The discussion in the dome on Mercury’s dark side abated as the trio went to work. Scyth began to tinker with his menslators; Chat began to prowl the confines like a caged animal, thinking deeply, and Bren Hallow went back to his massive equipment that was designed to create a galactic beacon.
On this Third Planet of Sol there were still captains and kings and presidents and commissars and a couple of dictators and a new invention or two, all of which professed to be gentle guardians of the public rights. Only the names had changed, some in violence and some in peace. The names of places were about the same; a few had disappeared in the heat of ideology, but by and large things and people persisted despite atoms, politics and the cussedness of human nature. Youth was still going to hell—and old age was still fuddy-duddy.

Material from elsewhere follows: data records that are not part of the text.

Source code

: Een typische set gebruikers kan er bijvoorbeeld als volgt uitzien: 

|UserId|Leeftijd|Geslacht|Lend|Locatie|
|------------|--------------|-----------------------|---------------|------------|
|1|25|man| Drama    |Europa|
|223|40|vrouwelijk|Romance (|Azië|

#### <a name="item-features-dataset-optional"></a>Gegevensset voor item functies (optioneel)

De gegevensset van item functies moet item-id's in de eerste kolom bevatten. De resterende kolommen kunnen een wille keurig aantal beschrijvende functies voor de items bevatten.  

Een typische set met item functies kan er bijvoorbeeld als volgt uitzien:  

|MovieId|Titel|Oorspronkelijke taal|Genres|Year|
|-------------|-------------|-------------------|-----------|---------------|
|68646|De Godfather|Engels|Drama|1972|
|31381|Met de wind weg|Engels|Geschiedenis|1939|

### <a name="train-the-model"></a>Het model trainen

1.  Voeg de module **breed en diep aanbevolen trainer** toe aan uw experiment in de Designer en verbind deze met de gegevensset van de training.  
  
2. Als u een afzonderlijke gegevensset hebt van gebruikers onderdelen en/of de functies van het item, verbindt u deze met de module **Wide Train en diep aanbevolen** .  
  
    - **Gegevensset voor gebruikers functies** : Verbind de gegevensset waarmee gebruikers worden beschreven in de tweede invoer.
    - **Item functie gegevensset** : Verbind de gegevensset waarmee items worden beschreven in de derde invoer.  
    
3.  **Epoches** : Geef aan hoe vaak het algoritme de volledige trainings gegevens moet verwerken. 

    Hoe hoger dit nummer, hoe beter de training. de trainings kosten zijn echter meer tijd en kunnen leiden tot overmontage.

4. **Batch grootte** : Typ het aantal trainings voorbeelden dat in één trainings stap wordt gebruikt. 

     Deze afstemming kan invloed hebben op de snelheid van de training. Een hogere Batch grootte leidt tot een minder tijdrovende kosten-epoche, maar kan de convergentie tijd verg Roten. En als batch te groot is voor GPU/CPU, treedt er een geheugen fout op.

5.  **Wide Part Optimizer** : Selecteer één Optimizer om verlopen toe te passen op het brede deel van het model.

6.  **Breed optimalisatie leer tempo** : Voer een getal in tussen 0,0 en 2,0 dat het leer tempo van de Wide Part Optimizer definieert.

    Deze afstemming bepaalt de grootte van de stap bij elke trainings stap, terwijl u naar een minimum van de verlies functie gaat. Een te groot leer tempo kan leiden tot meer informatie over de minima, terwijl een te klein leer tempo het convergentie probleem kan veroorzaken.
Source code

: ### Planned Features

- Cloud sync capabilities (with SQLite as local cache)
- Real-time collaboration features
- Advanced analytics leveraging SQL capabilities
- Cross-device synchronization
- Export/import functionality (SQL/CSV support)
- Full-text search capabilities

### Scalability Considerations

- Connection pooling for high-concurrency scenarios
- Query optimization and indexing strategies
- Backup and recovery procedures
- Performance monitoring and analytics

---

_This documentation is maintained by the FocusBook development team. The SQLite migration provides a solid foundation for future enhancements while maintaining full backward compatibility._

One apparent change might have been noticed by a man of the middle of the century, and even he would have expected it.
The history of this change reads like this:
A few years after Global War I, the manufacturer of a breakfast food product known as “Oatflakes” realized a rather monumental increase in the sale of his product. Conscientious investigation showed that this increase was not due to the public becoming addicted to oatmeal as a morning, noon and night diet (with a midnight snack tossed in) but entirely due to a new plaything called the “Wireless.” Wireless, it was found, required as a major component about a quarter of a mile of wire wound around the cylindrical box in which the oatflakes were packed.
Some years later, when the first home-manufacture of radio sets slowed because of professional manufacture of commercial radio, the sale of Oatflakes dropped to normal. At this point the manufacturer of the food product realized that the pathway to high sales was not along the contents, but along the package. Let the public buy the stuff for the box, or the box-top. If he wants to eat the stuff on the inside, that’s his business!
So in the early-middle years of the century there arose a character called Hopalong Cassidy, who portrayed an Old West chivalry and heroic strength great enough to sell boxtops by the gross ton. He tied-in sales with toy and clothing makers until business reached the Law of Diminishing Returns. After selling spurs for roller skates the brains ran out of ideas and turned to new fields.
Space travel was the coming thing, so the youth of the land turned to Tom Corbett, Space Cadet.
Tom Corbett’s only trouble was the same as the difficulty encountered by one Frank Merriwell fifty years earlier. After twenty years, Tom Corbett became the oldest undergraduate in Space Academy, just as Merriwell became the oldest undergraduate at Yale. The youth of the race wanted a real spaceman, full fledged and heroic, and so they got it.
Meet Dusty Britton of The Space Patrol...
The sleek spacecraft landed and the clouds of hot dust rose almost to the spacelock, driven up by the fierce reaction blast. A hundred yards from the Patrol cruiser lay the broken spacecraft of Roger Fulton, arch-fiend, cornered at last.